MP for Akwapim South
- In office 7 January 2001 – 6 January 2005
- President: John Agyekum Kufour

Personal details
- Born: Akwapim South, Eastern Region, Ghana
- Party: New Patriotic Party(Ghana)
- Occupation: Politician and Lawyer

= Seth Dankwa Wiafe =

Ghanaian politician

Seth Dankwa Wiafe is a Ghanaian Politician and a member of the Third Parliament of the Fourth Republic of Ghana.

== Early life and education ==
Wiafe was born at Akwapim South in the Eastern Region of Ghana. He is a lawyer and member of the General Council Ghana Bar Association.

== Politics ==
Wiafe was first elected into Parliament on the ticket of the National Democratic Congress during the 2000 Ghanaian General Elections representing the Akwapim South Constituency. He was a member of the 3rd parliament of the 4th republic of Ghana.He polled 22,328 votes out the 39,955 valid votes casting representing 55.9%. The National Democratic Congress won a minority total of 92 parliamentary seats out of 200 seats in the 3rd parliament of the 4th republic of Ghana.
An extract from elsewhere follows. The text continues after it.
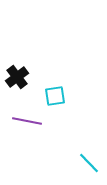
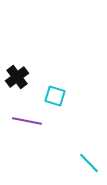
cyan square: rotated 25 degrees clockwise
He was beaten in the 2004 election by Magnus Opare-Asamoah (NPP) 0.70% against 56%. During his political work, Wiafe and his District Chief Executive (DCE), Andrew Y. Nyarko-Adu, were at each other's throat over allegations of bribery and diversion of illegal chain saw timber.

== Career ==
Wiafe is a Former Member of Parliament for the Akwapim South Constituency in the Eastern Region of Ghana from 2001 to 2005.